Night Trap on the Internet Archive

This is an interactive fiction, full motion video game. The videos naturally make the game size larger than most old games, over a gigabyte. So it takes ~10 minutes to download. However, the page does not cache the game content, so you have to redownload it every time you load the page. This makes it impractical to actually play the game through the IA.

This should be fixable by using the appropriate cache headers in response to these assets. Or if that's not possible for some reason, a service worker could be used in the frontend to cache them.

Lack of saves in games

Even if you're playing smaller games where the download time isn't a blocker to playing them, the lack of support for saving your spot still makes it impractical to actually play them. I guess this is not something that the builtin DOSBox plugin gives them for free, or perhaps it hasn't been configured to save in localStorage or IndexedDB. This is something else that seems like a fairly small thing to fix.

Lack of saves in video content

The Internet Archive has a lot of video content, like old movies and TV shows. Users have come to expect in streaming that their spot will be saved, but on the Internet Archive you need to watch all the way through or remember where you left off. This is another item that should be simple to implement.

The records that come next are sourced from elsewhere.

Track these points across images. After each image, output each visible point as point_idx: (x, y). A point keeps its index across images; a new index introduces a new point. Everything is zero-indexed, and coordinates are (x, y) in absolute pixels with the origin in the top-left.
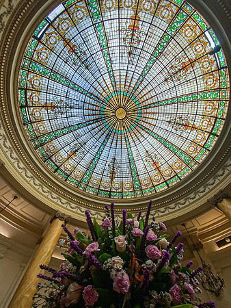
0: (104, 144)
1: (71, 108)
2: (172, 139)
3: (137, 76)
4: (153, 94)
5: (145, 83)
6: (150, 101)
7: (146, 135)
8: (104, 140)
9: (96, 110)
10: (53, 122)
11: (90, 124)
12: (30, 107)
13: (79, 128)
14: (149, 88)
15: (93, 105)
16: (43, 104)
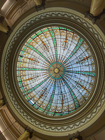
0: (72, 72)
1: (62, 92)
2: (52, 45)
3: (43, 72)
4: (44, 63)
5: (43, 68)
6: (47, 63)
7: (58, 56)
8: (71, 72)
9: (59, 81)
10: (69, 100)
11: (66, 82)
12: (62, 111)
13: (69, 87)
14: (44, 66)
15: (58, 83)
16: (61, 105)
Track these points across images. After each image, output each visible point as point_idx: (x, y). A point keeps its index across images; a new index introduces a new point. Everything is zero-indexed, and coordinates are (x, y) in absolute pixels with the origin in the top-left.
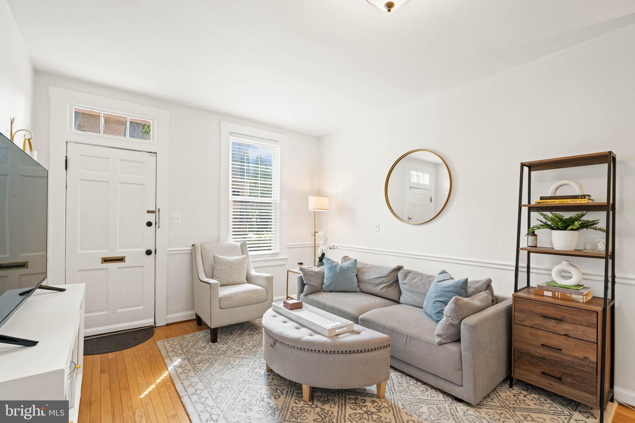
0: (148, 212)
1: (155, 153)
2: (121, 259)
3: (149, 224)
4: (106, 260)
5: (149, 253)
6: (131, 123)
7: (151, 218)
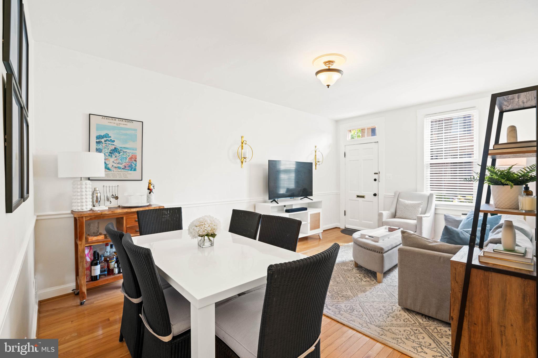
0: (375, 173)
1: (378, 142)
2: (363, 197)
3: (375, 180)
4: (358, 196)
5: (375, 195)
6: (367, 129)
7: (376, 177)
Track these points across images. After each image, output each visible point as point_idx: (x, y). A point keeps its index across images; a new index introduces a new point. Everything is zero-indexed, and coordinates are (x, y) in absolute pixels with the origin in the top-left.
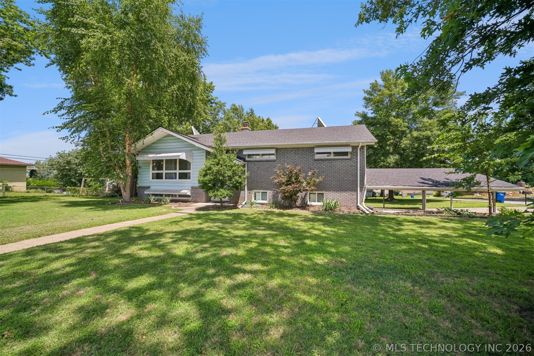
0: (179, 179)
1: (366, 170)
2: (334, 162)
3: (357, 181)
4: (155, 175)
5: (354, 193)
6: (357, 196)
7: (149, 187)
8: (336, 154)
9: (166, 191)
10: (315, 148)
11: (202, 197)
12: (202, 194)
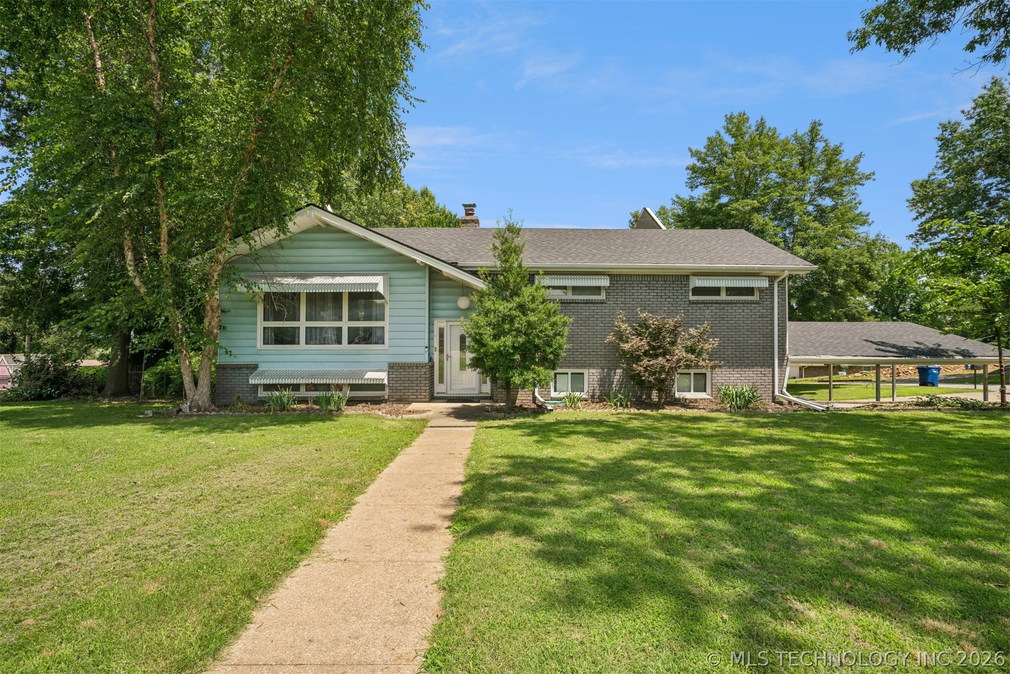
0: (349, 343)
1: (788, 323)
2: (728, 308)
3: (773, 347)
4: (272, 336)
5: (767, 371)
6: (773, 376)
7: (255, 367)
8: (731, 291)
9: (313, 376)
10: (691, 278)
11: (419, 388)
12: (419, 382)
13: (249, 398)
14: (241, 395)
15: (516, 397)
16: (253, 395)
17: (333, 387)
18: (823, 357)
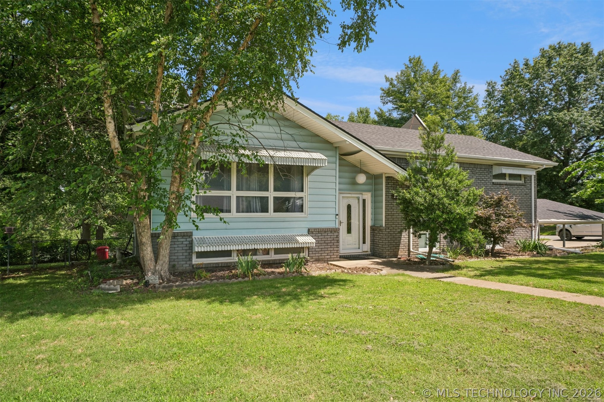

Lack of gamepad support in games

This is another issue that must come down to DOSBox (and their other browser emulators) not providing support by default. There is a gamepad API that is available in most modern browsers. For many games, using the keyboard and mouse makes them a bit harder to play.

Deprioritization of the frontend

I think you probably noticed that most of my issues are, in some way, related to the frontend. The Archive seems to prioritize archiving content over making content accessible. And as I stated in the opening paragraph, that's probably the right tradeoff. Or even if it's not, it's the tradeoff that they think is right. After all, once content is gone, it's gone. You can always improve accessibility and viewability in the future. You can never recover lost data.

Nevertheless, I think a small investment in the frontend and fixing these small issues would make the IA a much better place to not just host blobs of content, but to act as a hub for experiencing historic games and video content.